Le Fol note, le sourire satisfait aux lèvres : « “La nature nous envoie un message […] Le coronavirus constitue une sorte d’ultimatum ”, assure Nicolas Hulot avec des accents millénaristes, comme s’il venait de croiser des extraterrestres sur la plage de Saint-Lunaire ». Que penser d’une pique comme celle-là ? Mais bien sûr, que Le Fol est un complet ignorant. Quand on passe sa vie à admirer un idéologue comme Bronner ou un écrivant comme Matzneff, on n’en a plus pour se cultiver vraiment. Or, pour se pénétrer de l’importance de la crise climatique par exemple, il faut accepter de passer des centaines, des milliers d’heures sur des informations déplaisantes. Déplaisantes, car non seulement elles détournent de rencontres ordinaires et de plaisir, mais elles contraignent à penser notre bref séjour sur terre.

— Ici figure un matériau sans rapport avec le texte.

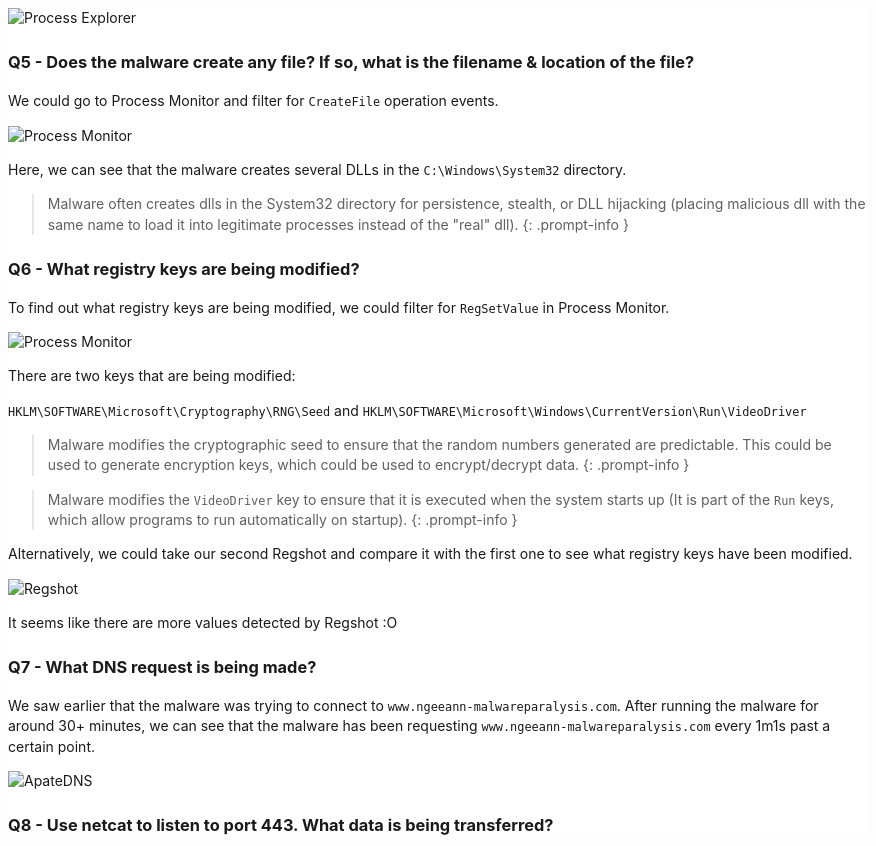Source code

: ![Process Explorer](3-1-Pex-DLL.png)

### Q5 - Does the malware create any file? If so, what is the filename & location of the file?

We could go to Process Monitor and filter for `CreateFile` operation events.

![Process Monitor](3-1-Create-File.png)

Here, we can see that the malware creates several DLLs in the `C:\Windows\System32` directory.

> Malware often creates dlls in the System32 directory for persistence, stealth, or DLL hijacking (placing malicious dll with the same name to load it into legitimate processes instead of the "real" dll). 
{: .prompt-info }

### Q6 - What registry keys are being modified?

To find out what registry keys are being modified, we could filter for `RegSetValue` in Process Monitor.

![Process Monitor](3-1-RegSetValue.png)

There are two keys that are being modified:

`HKLM\SOFTWARE\Microsoft\Cryptography\RNG\Seed` and `HKLM\SOFTWARE\Microsoft\Windows\CurrentVersion\Run\VideoDriver`

> Malware modifies the cryptographic seed to ensure that the random numbers generated are predictable. This could be used to generate encryption keys, which could be used to encrypt/decrypt data. 
{: .prompt-info }

> Malware modifies the `VideoDriver` key to ensure that it is executed when the system starts up (It is part of the `Run` keys, which allow programs to run automatically on startup).
{: .prompt-info }

Alternatively, we could take our second Regshot and compare it with the first one to see what registry keys have been modified.

![Regshot](3-1-Regshot.png)

It seems like there are more values detected by Regshot :O

### Q7 - What DNS request is being made?

We saw earlier that the malware was trying to connect to `www.ngeeann-malwareparalysis.com`. After running the malware for around 30+ minutes, we can see that the malware has been requesting `www.ngeeann-malwareparalysis.com` every 1m1s past a certain point. 

![ApateDNS](3-1-ApateDNS2.png)

### Q8 - Use netcat to listen to port 443. What data is being transferred?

Je le sais, car je m’y essaie depuis des décennies. Un Le Fol, je parie dessus tout le reste de ma vie, se sera contenté de digests rédigés par des gens qui détestent toute mise en cause de ce monde pour la raison évidente qu’ils s’y trouvent bien. À bien y réfléchir, Le Point est le quartier-général d’une presse aussi pernicieuse que l’était celle de l’entre deux guerres du siècle passé. Des ambassadeurs achetaient une ligne éditoriale en apportant dans le bureau des rédacteurs-en-chef des valises de billets.

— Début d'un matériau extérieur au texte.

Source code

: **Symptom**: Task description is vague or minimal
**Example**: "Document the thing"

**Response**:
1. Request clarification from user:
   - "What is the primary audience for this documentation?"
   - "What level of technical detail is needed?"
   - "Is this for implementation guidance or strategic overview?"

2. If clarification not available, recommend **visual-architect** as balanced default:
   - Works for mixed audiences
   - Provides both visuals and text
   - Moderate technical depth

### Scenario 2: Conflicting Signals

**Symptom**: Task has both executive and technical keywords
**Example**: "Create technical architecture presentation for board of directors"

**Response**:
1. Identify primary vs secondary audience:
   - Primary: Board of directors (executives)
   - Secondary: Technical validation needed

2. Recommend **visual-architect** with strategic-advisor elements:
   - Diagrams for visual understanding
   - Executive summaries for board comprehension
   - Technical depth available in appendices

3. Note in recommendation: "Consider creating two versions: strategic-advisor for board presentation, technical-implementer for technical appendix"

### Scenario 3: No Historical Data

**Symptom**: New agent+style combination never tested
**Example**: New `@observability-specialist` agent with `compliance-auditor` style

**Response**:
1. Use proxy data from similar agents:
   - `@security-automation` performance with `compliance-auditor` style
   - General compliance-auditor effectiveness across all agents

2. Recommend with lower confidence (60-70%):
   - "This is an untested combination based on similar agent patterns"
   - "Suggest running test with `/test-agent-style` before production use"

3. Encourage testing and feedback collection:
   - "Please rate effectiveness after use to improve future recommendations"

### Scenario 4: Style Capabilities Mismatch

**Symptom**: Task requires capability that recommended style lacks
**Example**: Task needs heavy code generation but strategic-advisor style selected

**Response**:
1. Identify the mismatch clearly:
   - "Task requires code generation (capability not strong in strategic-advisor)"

Ce qui a changé, c’est qu’on n’a plus besoin de payer, et c’est plus grave. L’esprit lui-même est corrompu, qui se croit libre quand il ne fait que hoqueter combien le désastre ambiant est merveilleux. Dans les années 90, Le Point accordait une chronique hebdomadaire à Claude Allègre, climatosceptique et frère de lait du socialiste Jospin. Cet homme détestable aura fait perdre vingt ans à la France face au grand dérèglement en cours. Et Le Point aura récidivé dans les années 2010 avec un autre chroniqueur, lui aussi climatosceptique, le fameux Didier Raoult.
Attention, amis lecteurs. Je ne conteste pas même leur foi libérale. Ce que je ne supporte pas, c’est leur déni. Ils pourraient, après tout, admettre l’existence d’une crise essentielle, attestée par des milliers d’études scientifiques – eux qui disent porter aux nues la science elle-même – et proposer leurs solutions. On verrait bien alors qui déconne. Je serais ravi, personnellement, que tous ces gens disent comment, avec leurs méthodes, nous allons nous en sortir. Mais non, ils nient. Une Le Pen ose penser le monde dans les pauvres frontières de la France, absurde pantomime qui vise à supprimer une complexité qui dépasse le cadre préétabli. Et un Le Fol et ses amis ne font pas autrement. Admettre la réalité d’une crise des limites physiques conduit fatalement à mettre en question une idéologie économique née dans un monde qui se croyait au-dessus de toutes les contingences. Et plutôt mourir qu’en arriver là. On s’en rapproche. De la mort en tout cas.